I have previously mentioned that, as part of my dissertation, I am currently in the process of analysing dental pathologies in Anglo-Saxon burials from the Village of Norton, Cleveland. Well, a couple of weeks ago I actually got to visit Norton and learn a little more about the site where these skeletons were excavated.
This is the site of the pagan cemetery. The settlement would probably have been just to the southwest, on the other side of the modern hedge, and the later burial grounds cluster around the same area. A number of important landmarks are visible from the site, and likely influenced its location. The tower of the Saxon church at Billingham, a neighboring settlement, is just visible above the trees. More pagan landmarks include Roseberry Topping, which was associated in lore with Odin, and a possible Bronze Age barrow within the same field as the pagan Saxon burials. In winter it is also possible to see down to the river Tees beyond the treeline. This would have been the main access route into the area, so it would have been important to be able to monitor river traffic.
A hollow way also runs just behind the cemetery, leading northeast from the settlement. Sunken lanes like this are worn into the landscape over centuries of travel, and essentially the same route is still used today, as a modern road can just be seen behind the ancient route.
After the tenth century, there was a major shift in the settlement pattern at Norton. This may have coincided with the expulsion of the Saxon cult of St Cuthbert from Durham by the Normans in 1083. Groups of monks settled in other communities including Norton, and it may have been at this point that the original Saxon church was destroyed and a new church built to the west, with the settlement re-organising around this new centre.
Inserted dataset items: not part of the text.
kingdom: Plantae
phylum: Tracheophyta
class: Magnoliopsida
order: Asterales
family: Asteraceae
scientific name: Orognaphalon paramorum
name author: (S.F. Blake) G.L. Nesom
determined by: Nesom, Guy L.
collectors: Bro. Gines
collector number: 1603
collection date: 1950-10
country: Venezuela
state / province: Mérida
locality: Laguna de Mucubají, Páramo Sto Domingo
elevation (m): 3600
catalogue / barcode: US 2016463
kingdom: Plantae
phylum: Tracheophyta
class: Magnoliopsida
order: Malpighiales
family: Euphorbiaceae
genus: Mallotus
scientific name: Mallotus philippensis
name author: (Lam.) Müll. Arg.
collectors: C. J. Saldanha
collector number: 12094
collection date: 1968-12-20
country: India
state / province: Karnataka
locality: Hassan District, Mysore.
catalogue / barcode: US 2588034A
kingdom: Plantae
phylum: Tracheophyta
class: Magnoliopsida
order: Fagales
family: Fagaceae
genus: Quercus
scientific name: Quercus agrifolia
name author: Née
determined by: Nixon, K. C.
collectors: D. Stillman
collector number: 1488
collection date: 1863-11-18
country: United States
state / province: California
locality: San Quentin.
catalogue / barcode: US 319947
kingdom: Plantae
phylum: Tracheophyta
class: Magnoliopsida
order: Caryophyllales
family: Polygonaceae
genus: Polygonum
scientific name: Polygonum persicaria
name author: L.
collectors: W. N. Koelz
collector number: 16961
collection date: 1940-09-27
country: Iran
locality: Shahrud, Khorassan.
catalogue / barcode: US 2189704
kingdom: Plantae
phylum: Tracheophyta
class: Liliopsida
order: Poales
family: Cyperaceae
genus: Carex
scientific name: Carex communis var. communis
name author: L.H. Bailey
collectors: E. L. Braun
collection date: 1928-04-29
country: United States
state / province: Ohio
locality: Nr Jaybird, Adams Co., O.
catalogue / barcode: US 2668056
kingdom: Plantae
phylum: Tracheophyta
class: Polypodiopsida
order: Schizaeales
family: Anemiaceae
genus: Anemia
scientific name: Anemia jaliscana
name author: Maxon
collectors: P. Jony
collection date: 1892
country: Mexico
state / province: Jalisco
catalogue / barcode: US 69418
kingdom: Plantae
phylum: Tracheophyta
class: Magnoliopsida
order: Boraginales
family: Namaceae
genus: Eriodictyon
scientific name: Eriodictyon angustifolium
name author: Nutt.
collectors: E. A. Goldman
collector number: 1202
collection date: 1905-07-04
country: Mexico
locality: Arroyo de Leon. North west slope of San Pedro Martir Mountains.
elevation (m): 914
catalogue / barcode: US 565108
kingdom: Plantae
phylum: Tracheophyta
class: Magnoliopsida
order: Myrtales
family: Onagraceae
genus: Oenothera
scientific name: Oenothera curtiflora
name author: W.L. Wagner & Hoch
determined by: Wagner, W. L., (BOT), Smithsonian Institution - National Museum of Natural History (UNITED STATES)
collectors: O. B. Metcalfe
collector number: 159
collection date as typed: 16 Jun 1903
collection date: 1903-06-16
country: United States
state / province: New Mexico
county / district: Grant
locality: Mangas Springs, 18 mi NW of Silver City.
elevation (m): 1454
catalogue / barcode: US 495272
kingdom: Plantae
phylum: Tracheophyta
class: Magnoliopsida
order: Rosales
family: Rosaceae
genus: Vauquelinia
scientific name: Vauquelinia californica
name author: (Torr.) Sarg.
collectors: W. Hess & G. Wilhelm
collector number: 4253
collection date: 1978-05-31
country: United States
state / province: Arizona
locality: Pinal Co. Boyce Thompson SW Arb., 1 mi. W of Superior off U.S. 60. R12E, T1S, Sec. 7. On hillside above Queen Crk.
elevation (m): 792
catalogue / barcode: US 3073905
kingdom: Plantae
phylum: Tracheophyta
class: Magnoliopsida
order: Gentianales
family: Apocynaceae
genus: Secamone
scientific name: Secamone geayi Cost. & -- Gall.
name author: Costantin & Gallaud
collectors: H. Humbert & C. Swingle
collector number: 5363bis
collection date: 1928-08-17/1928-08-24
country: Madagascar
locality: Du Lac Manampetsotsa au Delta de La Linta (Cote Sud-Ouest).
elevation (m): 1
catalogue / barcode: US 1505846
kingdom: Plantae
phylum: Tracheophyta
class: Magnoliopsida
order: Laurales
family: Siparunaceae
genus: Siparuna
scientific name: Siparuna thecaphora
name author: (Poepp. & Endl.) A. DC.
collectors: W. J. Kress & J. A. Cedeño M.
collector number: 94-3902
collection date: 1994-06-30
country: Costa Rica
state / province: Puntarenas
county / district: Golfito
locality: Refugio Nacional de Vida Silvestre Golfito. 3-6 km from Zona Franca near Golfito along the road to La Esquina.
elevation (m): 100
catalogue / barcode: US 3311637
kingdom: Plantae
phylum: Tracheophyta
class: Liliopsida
Although the new church at Norton was built after the Norman Conquest, it was built in a Saxon style, which would seem to be a deliberate statement on the part of the monastic community who relocated there. Although the cruciform plan is unusual for a Saxon parish church, a number of classically Anglo-Saxon architectural elements are still visible, including the design of several of the windows, and the former roofline, which was much higher to allow space for the dormitory.
Correction: Although the church at Billingham was mentioned as a landmark, it would not yet have been built at the time when the pagan burial site was in use.
Waltham Abbey has seen several incarnations. The church was rebuilt in stone under the direction of Harold Godwinson in the 1050s, following the miraculous cure of his paralysis which was attributed to a wooden cross held in the earlier church building. Most of the current structure dates from the Anglo-Norman period, and clear parallels can be seen with the famous Anglo-Norman cathedral at Durham in the decoration of the pillars in the nave.
However, a few Anglo-Saxon elements are still visible in the structure of the church, including a section of herring-bone stonework in the rear wall.
Waltham also boasts an early fifteenth-century wall painting depicting Judgement Day, with a heavenly chorus and souls ascending on the left and the damned descending into the mouth of Hell on the right.
In addition to enjoying the patronage of Harold Godwinson, Waltham has been suggested as one possible site for his burial following the Battle of Hastings. If he was indeed buried in the church, it would probably have been beneath the high alter. Today, a stone marker on the site of the Anglo-Saxon alter commemorates his death.
The church also contains a number of depictions of Harold, commemorating its history. These include a modern stained-glass window, and a carving on the exterior walls.
Last Friday we had a field trip for my Medieval Settlement and Communities course. (This is the first time I have been on a field trip since high school! There was much excitement.) One of the sites we visited was the deserted medieval village of Wharram Percy …
View from the North Manor Site:
The North Manor was built at the high end of the village, placing it in a visible position of power. From the Manor, it would have been possible to look down across the entire village and the valley.
One of the earthwork structures at the North Manor site comprises a circular wall with a mound in the centre, and has often been interpreted as a dovecote. However, no excavations have yet been carried out at the North Manor to corroborate interpretations of the manor’s layout and the functions of the various buildings.
The church associated with the settlement sits nestled in the valley below the village. This is a more sheltered location, but one with unusually low visibility for such an important structure within the community.
Here it is possible to see something of the building sequence and history of the church in the cut and fill of various window arches and doorways.
There are also a number of Anglo-Saxon grave slabs which were incorporated into the church walls, a fairly common practice.